Sender: linux-kernel-owner@vger.kernel.org
Precedence: bulk
List-ID: <linux-kernel.vger.kernel.org>
X-Mailing-List: linux-kernel@vger.kernel.org

On Tue, Jul 21, 2020 at 8:33 AM Linus Torvalds
<torvalds@linux-foundation.org> wrote:
>
> More likely, it's actually *caused* by that commit 11a19c7b099f, and
> what might be happening is that other CPU's are just adding new
> waiters to the list *while* we're waking things up, because somebody
> else already got the page lock again.
>
> Humor me.. Does something like this work instead?

I went back and looked at this, because it bothered me.

And I'm no longer convinced it can possibly make a difference.

Why?

Because __wake_up_locked_key_bookmark() just calls __wake_up_common(),
and that one checks the return value of the wakeup function:

                ret = curr->func(curr, mode, wake_flags, key);
                if (ret < 0)
                        break;

and will not add the bookmark back to the list if this triggers.
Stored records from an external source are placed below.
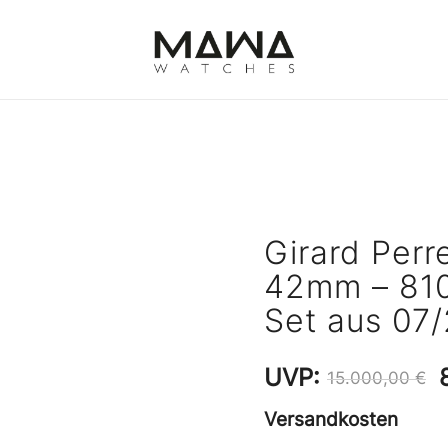
MAWATCHES
Ihre Zeit, Ihr Stil.
Girard Perr
42mm – 8101
Set aus 07
UVP:
15.000,00
€
Versandkosten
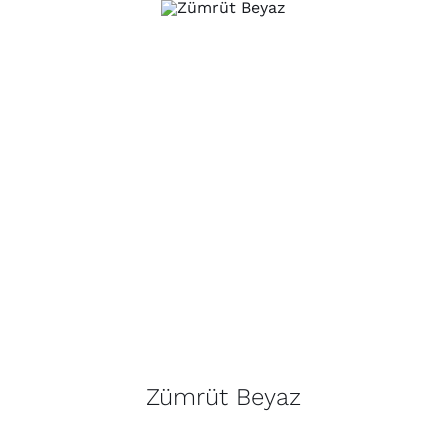
Zümrüt Beyaz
And the wakeup function does that same "stop walking" thing:

        if (test_bit(key->bit_nr, &key->page->flags))
                return -1;

So if somebody else took the page lock, I think we should already have
stopped walking the list.

Of course, the page table lock hash table is very small. It's only 256
entries. So maybe the list is basically all aliases for another page
entirely that is being hammered by that load, and we're just unlucky.

Because the wakeup function only does that "stop walking" if the page
key matched. So wait queue entries for another page that just hashes
to the same bucket (or even the same page, but a different bit in the
page) will confuse that logic.

Hmm.

I still can't see how you'd get so many entries (without re-adding
them) that you'd hit the softlockup timer.

So I wonder if maybe we really do hit the "aliasing with a really hot
page that gets re-added in the page wait table" case, but it seems a
bit contrived.

So I think that patch is still worth testing, but I'm not quite as
hopeful about it as I was originally.

I do wonder if we should make that PAGE_WAIT_TABLE_SIZE be larger. 256
entries seems potentially ridiculously small, and aliasing not only
increases the waitqueue length, it also potentially causes more
contention on the waitqueue spinlock (which is already likely seeing
some false sharing on a cacheline basis due to the fairly dense array
of waitqueue entries: wait_queue_head is intentionally fairly small
and dense unless you have lots of spinlock debugging options enabled).

That hashed wait-queue size is an independent issue, though. But it
might be part of "some loads can get into some really nasty behavior
in corner cases"

               Linus